« La dermatite atopique représente un défi diagnostique, à la fois en raison de l'hétérogénéité clinique de la maladie et de sa complexité – une grande variété de maladies de la peau partagent en effet les signes et symptômes de la dermatite atopique – mais aussi en raison de la réponse inadéquate aux thérapies traditionnelles » . Ainsi Ersilia Tolino, directrice de l'UOC de Dermatologie et chef de la clinique de dermatite atopique et maladies inflammatoires chroniques de la peau à l'hôpital Fiorini de Terracina (Latina), illustre à Adnkronos les nouveautés « dans le scénario thérapeutique », comme « les plus récentes découvertes biologiques ». introduction de médicaments, inhibiteurs de jak : petites molécules qui bloquent l'enzyme janus kinase, agissant à la fois sur l'inflammation et les démangeaisons ». (Vidéo)

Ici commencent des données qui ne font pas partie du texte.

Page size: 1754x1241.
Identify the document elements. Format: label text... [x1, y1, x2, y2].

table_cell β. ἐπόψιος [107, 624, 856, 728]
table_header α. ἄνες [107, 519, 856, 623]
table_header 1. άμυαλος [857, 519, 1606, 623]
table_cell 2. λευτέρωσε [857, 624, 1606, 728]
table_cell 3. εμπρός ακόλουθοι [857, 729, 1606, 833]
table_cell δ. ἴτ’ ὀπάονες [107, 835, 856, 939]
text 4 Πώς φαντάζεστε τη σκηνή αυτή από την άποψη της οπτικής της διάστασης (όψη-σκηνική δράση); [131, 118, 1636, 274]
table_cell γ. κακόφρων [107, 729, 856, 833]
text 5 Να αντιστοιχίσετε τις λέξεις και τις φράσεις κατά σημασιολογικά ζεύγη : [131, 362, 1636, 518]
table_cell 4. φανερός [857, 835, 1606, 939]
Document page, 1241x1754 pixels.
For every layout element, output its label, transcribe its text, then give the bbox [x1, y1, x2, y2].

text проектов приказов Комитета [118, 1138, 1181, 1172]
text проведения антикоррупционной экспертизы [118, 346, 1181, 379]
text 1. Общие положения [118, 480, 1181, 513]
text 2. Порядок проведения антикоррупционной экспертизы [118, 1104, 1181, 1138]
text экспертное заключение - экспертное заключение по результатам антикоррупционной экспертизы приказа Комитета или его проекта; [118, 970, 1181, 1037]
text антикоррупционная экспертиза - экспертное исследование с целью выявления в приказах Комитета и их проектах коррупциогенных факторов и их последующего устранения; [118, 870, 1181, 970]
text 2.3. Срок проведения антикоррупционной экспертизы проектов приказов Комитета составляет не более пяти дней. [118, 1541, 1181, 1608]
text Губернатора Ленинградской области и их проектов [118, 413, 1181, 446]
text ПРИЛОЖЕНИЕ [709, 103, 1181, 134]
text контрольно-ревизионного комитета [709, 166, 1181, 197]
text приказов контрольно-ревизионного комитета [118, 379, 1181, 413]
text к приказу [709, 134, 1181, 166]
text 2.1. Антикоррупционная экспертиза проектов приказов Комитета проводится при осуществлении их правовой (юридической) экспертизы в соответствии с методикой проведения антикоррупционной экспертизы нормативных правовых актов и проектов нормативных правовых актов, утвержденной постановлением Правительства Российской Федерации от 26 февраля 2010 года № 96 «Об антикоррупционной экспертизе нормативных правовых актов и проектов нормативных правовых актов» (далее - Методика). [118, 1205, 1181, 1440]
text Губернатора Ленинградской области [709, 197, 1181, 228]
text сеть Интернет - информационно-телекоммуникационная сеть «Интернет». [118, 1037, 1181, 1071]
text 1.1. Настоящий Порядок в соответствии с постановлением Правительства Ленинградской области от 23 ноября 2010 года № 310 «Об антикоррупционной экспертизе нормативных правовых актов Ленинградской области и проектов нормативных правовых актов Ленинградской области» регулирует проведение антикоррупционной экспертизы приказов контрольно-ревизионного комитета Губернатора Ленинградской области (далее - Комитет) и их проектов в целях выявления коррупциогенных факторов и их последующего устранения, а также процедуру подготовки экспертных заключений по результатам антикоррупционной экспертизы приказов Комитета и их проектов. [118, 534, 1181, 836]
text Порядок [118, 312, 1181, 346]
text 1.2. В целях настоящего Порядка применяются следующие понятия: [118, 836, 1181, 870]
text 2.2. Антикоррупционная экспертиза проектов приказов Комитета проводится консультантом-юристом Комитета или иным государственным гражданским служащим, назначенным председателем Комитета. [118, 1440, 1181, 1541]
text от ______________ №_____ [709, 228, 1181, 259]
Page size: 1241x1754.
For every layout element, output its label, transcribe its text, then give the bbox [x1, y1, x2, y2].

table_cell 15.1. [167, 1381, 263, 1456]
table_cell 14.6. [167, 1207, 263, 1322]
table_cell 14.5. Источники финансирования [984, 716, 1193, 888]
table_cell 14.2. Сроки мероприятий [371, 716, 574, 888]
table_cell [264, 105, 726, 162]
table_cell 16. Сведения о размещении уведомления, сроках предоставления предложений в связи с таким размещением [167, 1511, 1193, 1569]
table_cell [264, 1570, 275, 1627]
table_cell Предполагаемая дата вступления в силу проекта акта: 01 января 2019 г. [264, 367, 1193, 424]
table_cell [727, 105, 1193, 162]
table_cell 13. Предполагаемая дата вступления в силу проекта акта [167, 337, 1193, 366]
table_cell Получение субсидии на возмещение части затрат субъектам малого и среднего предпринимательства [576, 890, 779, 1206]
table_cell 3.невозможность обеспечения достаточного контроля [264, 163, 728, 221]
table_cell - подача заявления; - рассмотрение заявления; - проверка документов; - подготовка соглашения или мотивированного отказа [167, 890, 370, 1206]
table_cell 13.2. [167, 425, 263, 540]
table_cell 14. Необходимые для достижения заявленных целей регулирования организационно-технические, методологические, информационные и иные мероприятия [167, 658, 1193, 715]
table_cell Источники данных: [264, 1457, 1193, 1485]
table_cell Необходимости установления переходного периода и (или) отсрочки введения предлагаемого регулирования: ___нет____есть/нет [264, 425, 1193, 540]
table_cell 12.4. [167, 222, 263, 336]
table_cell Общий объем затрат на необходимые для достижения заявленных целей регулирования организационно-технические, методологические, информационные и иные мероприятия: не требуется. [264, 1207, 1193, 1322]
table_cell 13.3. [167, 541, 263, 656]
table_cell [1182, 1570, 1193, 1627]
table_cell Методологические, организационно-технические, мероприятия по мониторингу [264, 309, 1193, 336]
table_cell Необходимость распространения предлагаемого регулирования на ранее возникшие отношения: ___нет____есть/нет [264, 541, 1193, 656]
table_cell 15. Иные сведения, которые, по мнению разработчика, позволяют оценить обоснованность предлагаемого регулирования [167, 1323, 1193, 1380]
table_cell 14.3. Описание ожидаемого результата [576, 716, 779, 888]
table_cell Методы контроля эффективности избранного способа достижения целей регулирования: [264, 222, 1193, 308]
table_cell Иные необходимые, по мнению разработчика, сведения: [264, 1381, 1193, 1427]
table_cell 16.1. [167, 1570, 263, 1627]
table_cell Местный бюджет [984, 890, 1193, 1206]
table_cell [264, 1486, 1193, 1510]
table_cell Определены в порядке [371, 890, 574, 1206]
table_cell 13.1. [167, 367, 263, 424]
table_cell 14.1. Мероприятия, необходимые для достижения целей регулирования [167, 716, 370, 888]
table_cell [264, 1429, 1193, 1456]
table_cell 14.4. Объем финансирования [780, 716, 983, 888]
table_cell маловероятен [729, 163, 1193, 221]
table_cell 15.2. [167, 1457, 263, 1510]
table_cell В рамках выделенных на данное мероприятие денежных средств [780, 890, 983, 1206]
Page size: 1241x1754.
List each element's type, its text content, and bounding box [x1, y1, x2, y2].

Ces médicaments « présentent l'avantage de l'administration orale et de la rapidité, tant en termes d'efficacité « clinique » que sur le symptôme de démangeaisons – souligne Tolino – dont nous savons qu'il s'agit d'un « symptôme » fondamental de la dermatite atopique, car il provoque des troubles du sommeil, avec un impact important sur la vie sociale et la productivité du travail ». Sur la base de « notre expérience, la stratégie d'intervention contre la dermatite atopique doit être ciblée et précoce – ajoute-t-il – Le parcours thérapeutique doit être le plus personnalisé possible, en fonction des caractéristiques du patient, avec un accès rapide aux thérapies : ceci, en effet, peut révolutionner la gestion de la maladie, en permettant des résultats qui semblaient jusqu'à récemment inaccessibles ».
La dermatite atopique « est la maladie inflammatoire chronique de la peau la plus fréquente chez l'enfant – rappelle Tolino – elle a une prévalence d'environ 20%, mais des données récentes soulignent qu'il est également fréquent à l'adolescence et à l'âge adulteavec une prévalence d'environ 10 %. Le diagnostic repose sur l'anamnèse et l'examen clinique, sur des antécédents familiaux de maladies atopiques, sur des démangeaisons ou sur la présence de lésions typiques : plaques érythémateuses pouvant évoluer en plaques érythémateuses-papulo-vésiculaires, qui sont alors des sièges de lésions de grattage, d'abrasions. et des croûtes, avec une tendance – conclut-il – à la surinfection bactérienne ».